Mezzo-soprano Susan Graham Favors the Risqué

United StatesUnited States Susan Graham in Recital: Susan Graham (mezzo-soprano), Malcolm Martineau (piano), presented by Cal Performances, Zellerbach Hall, University of California at Berkeley. 14.1.2012 (HS)

No one can accuse mezzo-soprano Susan Graham of programming recitals with overly familiar music. Her program Saturday night at Zellerbach Hall, for example, began with Purcell’s The Blessed Virgin’s Expostulation and Berlioz’s La Mort d’Ophélie, and included a scena by the contemporary Austrian-born British composer Joseph Horovitz on Shakespeare’s Lady MacBeth, not to mention a set of slightly racy French songs by Poulenc. Cole Porter and Stephen Sondheim appeared in a final set and encores.

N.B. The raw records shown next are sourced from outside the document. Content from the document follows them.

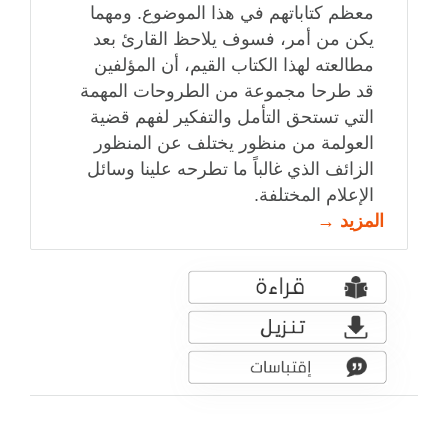
معظم كتاباتهم في هذا الموضوع. ومهما
يكن من أمر، فسوف يلاحظ القارئ بعد
مطالعته لهذا الكتاب القيم، أن المؤلفين
قد طرحا مجموعة من الطروحات المهمة
التي تستحق التأمل والتفكير لفهم قضية
العولمة من منظور يختلف عن المنظور
الزائف الذي غالباً ما تطرحه علينا وسائل
الإعلام المختلفة.
المزيد →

Even a set of six songs featuring such vocal recital staples as Schubert, Schumann and Tchaikovsky cobbled together one from each composer on texts from Goethe’s Wilhelm Meister. Not your usual stuff.

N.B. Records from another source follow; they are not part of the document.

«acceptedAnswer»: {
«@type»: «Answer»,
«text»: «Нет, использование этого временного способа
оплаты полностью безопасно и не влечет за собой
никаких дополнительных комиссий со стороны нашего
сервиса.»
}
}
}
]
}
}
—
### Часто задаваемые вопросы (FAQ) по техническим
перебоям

Graham displayed the musical acumen to deliver such a wide range in idiomatic style. She deployed a creamy tone, pinpoint pitch and articulation and breath-defying phrasing to create a distinct mood for each piece. Pianist Malcolm Martineau laid the foundation for each one with his usual evocative playing, and Graham built gorgeous structures of sound on it, emphasizing words without losing any of that purity of tone.

As she pointed out before launching into her final set, the first half of the program was about good girls — the Blessed Virgin, Ophelia, and the lovestruck lasses lamenting their swains’ deaths in Goethe’s poetry. Graham invested each one with tenderness, even if after awhile a certain sameness – a similarity in the slow pace – made me wish for something a little livelier.

The second half took care of that, beginning with Horovitz’s emotionally wrought and increasingly dramatic setting of five Lady MacBeth speeches from Shakespeare’s play. The music followed the arc of the character, from an early expression of her ambition for her husband, through to the aftermath of their conspiracy to murder the king (“Out, damned spot!”). The final phrases (“What’s done cannot be undone…to bed”) came off as chilling, yet somehow sweet. Graham made a stellar drama into song.

Poulenc’s songs, Fiançailles pour rire (“Whimsical Betrothal”), based on texts by Louise de Vilmorin, look at romance, flirting and getting a little naughty from a woman’s point of view. It’s also very French, and Graham invested the songs with a knowing wink — the wistful “Dans l’herbe” (“In the grass”), the mad dash of “Il Vole” (“He flies,” which ends with the line “I wish the thief would steal me”), the condescension that underlies “Violon” (“Violin”) and finally, the sheer beauty of the long, arching melody of “Fleurs” (“Flowers), which wafts in the air like the scent of the arresting woman who just left the room.

Graham loosened up considerably for that set, and moved close to cabaret in the final group of songs. She sang “J’ai deux amants” from an operetta by André Messager with insouciance. And if she missed too many of the wordy jokes in Cole Porter’s “The Physician” with uncharacteristically uneven diction, the final song, “Sexy Lady,” written for her by Ben Moore, gave her a chance to lament the operatic mezzo soprano’s lot of portraying mostly male characters and quote some of opera’s most famous mezzo music.

Encores included a pert rendition of “Connaie-tu le pays,” Mignon’s nostalgic aria (based on the same Goethe poem as two of the songs before intermission) from Thomas’ opera. A sassy “The Boy From …” sent up 1960s bossa nova with words by Sondheim. The final encore, the Reynaldo Hahn song “À Chloris,” which might be this singer’s signature, was lapidary, gleaming, sustained and sensuous in its crystalline beauty.